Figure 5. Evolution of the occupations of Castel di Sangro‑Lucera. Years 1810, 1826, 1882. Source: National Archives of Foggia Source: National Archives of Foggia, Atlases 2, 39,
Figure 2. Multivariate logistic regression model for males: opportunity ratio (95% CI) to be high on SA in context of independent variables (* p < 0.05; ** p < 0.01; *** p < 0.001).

•••••

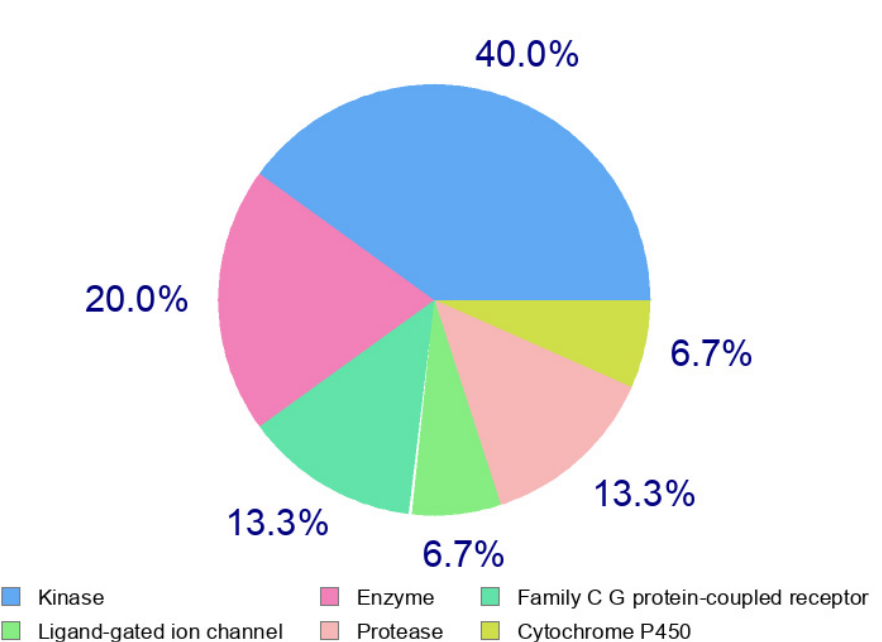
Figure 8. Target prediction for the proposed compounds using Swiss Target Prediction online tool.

•••••

Aim of the task>
An exact, complete copy of the lines above from the one with "Figure 5. Evolution" through the one with "Figure 2. Multivariate" is the whole answer.

Problem solution>
Figure 5. Evolution of the occupations of Castel di Sangro‑Lucera. Years 1810, 1826, 1882. Source: National Archives of Foggia Source: National Archives of Foggia, Atlases 2, 39,
Figure 2. Multivariate logistic regression model for males: opportunity ratio (95% CI) to be high on SA in context of independent variables (* p < 0.05; ** p < 0.01; *** p < 0.001).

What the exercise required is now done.